2: Making a magazine.
Today is a special day. Today we celebrate just over six months of the Lost + Found blog, with something pretty amazing that we’ve never done before: actually posting to it!
I created this blog back in March — full of excitement and fully intending to post to it all the time — and then promptly never came back to it again. What happened? I could offer some of the typical human excuses for mostly neglected projects like this one: work; family travel; household tasks and to-dos; in-person fraternizing around town(s) with friends. I could, additionally, submit that half-finished or barely-started projects are areas in which, throughout my life, I have uniquely excelled. Neither of these hold a candle, though, to the real mental blockage that has persistently kept me (and probably others in recent years) from just jotting down a few notes from life every once in a while, hitting send, and letting it ride: the public performance of blogging-as-social media, and the need to be saying something Intellectual and Big-Brained with everything we fuckin’ do.
If it weren’t an example of indulging that exact tendency, I’d say more. But it absolutely would be, so I won’t. And plus, I got other things (in theory) to do. My goal today wasn’t to talk about the hyper-segmented online algorithmic content economy (yawn!) but to provide a simple life/career update: finally, I’m having a go at making a print magazine with Super Empty, and I’m excited, energized, and not for nothing, a little scared.
I can’t say exactly when it started (besides reading the newspaper at the kitchen table as a kid), but making a print product has been an aspiration of mine for a long time. In 2016, when I knew I didn’t have the time and resources for actually printing full issues of Super Empty, I settled for the next best (and much more economical thing): for a couple months, I created issue “covers” that previewed digital-only contents that were theoretically “inside.” It wasn’t a real magazine, more like 1% of one at best, but it was enough at the time to scratch the itch. To feel more refined and sophisticated than just some blog.

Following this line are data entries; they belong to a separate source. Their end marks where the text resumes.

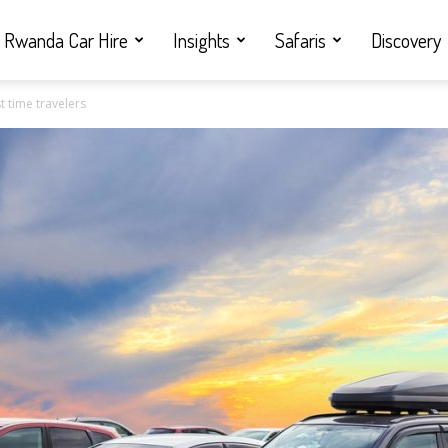
Rwanda Car Hire
Insights
Safaris
Discovery
st time travelers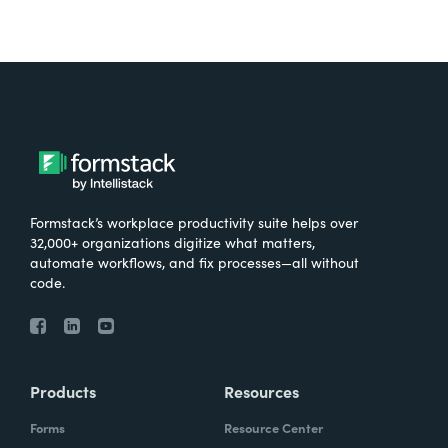
Formstack’s workplace productivity suite helps over
32,000+ organizations digitize what matters,
automate workflows, and fix processes—all without
code.
Products
Resources
Forms
Resource Center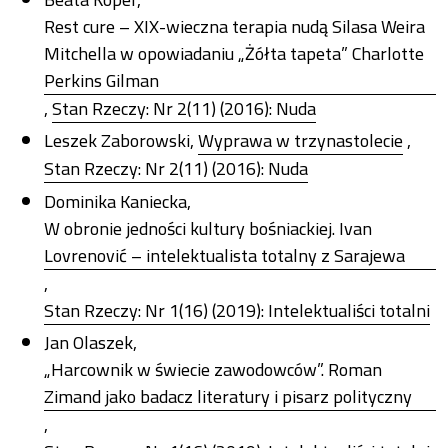
Rest cure – XIX-wieczna terapia nudą Silasa Weira
Mitchella w opowiadaniu „Żółta tapeta” Charlotte
Perkins Gilman
,
Stan Rzeczy: Nr 2(11) (2016): Nuda
Leszek Zaborowski,
Wyprawa w trzynastolecie
,
Stan Rzeczy: Nr 2(11) (2016): Nuda
Dominika Kaniecka,
W obronie jedności kultury bośniackiej. Ivan
Lovrenović – intelektualista totalny z Sarajewa
,
Stan Rzeczy: Nr 1(16) (2019): Intelektualiści totalni
Jan Olaszek,
„Harcownik w świecie zawodowców”. Roman
Zimand jako badacz literatury i pisarz polityczny
,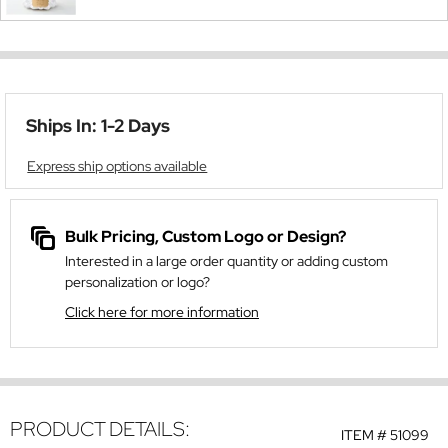
Ships In: 1-2 Days
Express ship options available
Bulk Pricing, Custom Logo or Design?
Interested in a large order quantity or adding custom
personalization or logo?
Click here for more information
PRODUCT DETAILS:
ITEM #
51099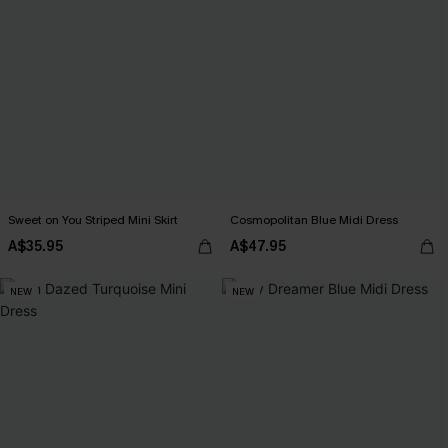
Sweet on You Striped Mini Skirt
Cosmopolitan Blue Midi Dress
A$35.95
A$47.95
NEW
NEW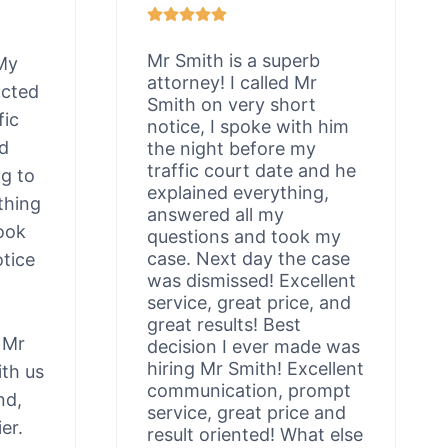
Mr Smith is a superb
 My
attorney! I called Mr
acted
Smith on very short
fic
notice, I spoke with him
ld
the night before my
traffic court date and he
ng to
explained everything,
thing
answered all my
ook
questions and took my
case. Next day the case
otice
was dismissed! Excellent
service, great price, and
great results! Best
 Mr
decision I ever made was
hiring Mr Smith! Excellent
th us
communication, prompt
nd,
service, great price and
er.
result oriented! What else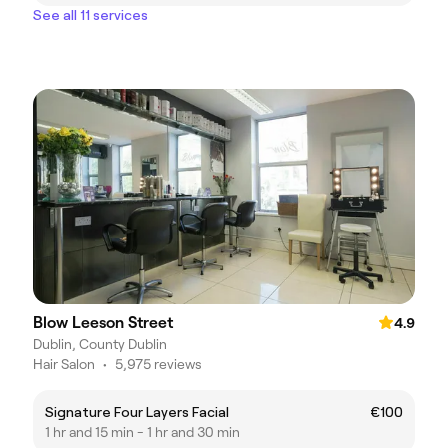
See all 11 services
Blow Leeson Street
4.9
Dublin, County Dublin
Hair Salon
•
5,975 reviews
Signature Four Layers Facial
€100
1 hr and 15 min - 1 hr and 30 min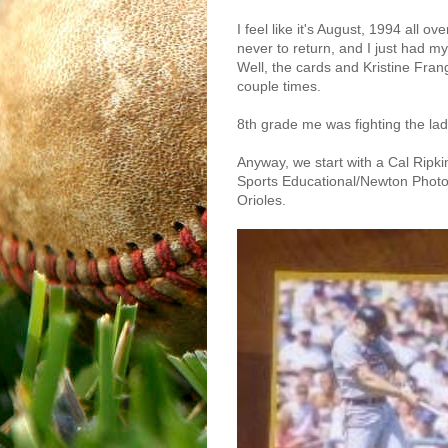
I feel like it's August, 1994 all o
never to return, and I just had m
Well, the cards and Kristine Fran
couple times.
8th grade me was fighting the ladi
Anyway, we start with a Cal Ripkin
Sports Educational/Newton Photos
Orioles.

When I excavated Super Empty from the rubble last February, I didn’t do so with the express intent of producing a print product. More than anything, I wanted to create, even on a small, regional scale, an example of arts & culture journalism success — in whatever form that needed to take, whether that be a project built around articles and an email newsletter, or social media, or something else. A year and a half later, both from observations with SE but also the world at large, I’m now convinced that physical media is indispensable in any iteration of that formula, and will play at least some role in a huge proportion of the independent media entities that make it out of the next 10 years alive. From luxurious, hardcover photo books to stapled quarterlies to printable DIY zines, the desire for something to hold has broken the containment zone of tech-skeptical luddites and surged into mainstream cultural life — not just in one or two age demos, but across all of them.
Every day, hundreds of discrete pieces of content glide across the glass screens of our computers and phones, more than we could ever seriously give our sustained attention to. And yet, we still only come across and physically touch about as many things as we always have. It seems to follow that if want people to value something, to be willing to pay for it — as news/media institutions in the post-Google Ads era desperately need to figure out how to do — the latter would be an obvious way to go. The fact that, creatively, it’s something I’ve always wanted to do, and one that brings me into collaborative contact with supremely talented and kindhearted friends old and new? Even better.
There was a small, cosmic moment to that effect as I visited an independent press in Raleigh a couple weeks ago, touring the printing facilities and talking about the intentions for the mag. As we sat down to go over their offerings and look at sample materials, the owner grabbed an item off one of the shelves, saying something to the effect of, “When I got your email, it reminded me of this thing we worked on many years ago…” and plopped a thick, black-and-white tome on the conference table in front of me. I recognized it instantly: Instead of Rent, the one-issue-only, Raleigh-based lifestyle/fashion magazine that Chayanne Scales and Sameer Abdel-Khalek had put together roughly a decade ago with the help of designer/illustrator Jason Clary. I flipped a few pages and quickly found full-page ads for Thrill City and Runaway, just like I’d remembered them.
I’ve only talked with Chayanne a few times over the past few years. But when I told him about the episode, he didn’t just tell me it was funny, or say, “man, those were fun times,” and wish me well. He offered to help. This week, ten-plus years after IoR, we’re meeting up to work on Super Empty. When the time to roll out a physical SE finally comes, I know I’ll be anxious to see it received well, to see it be a success. And I’ll have to remind myself that by certain measures — like the kindred reunion with Chayanne and Instead of Rent, or even just getting me to finally publish something on this blog — it already is.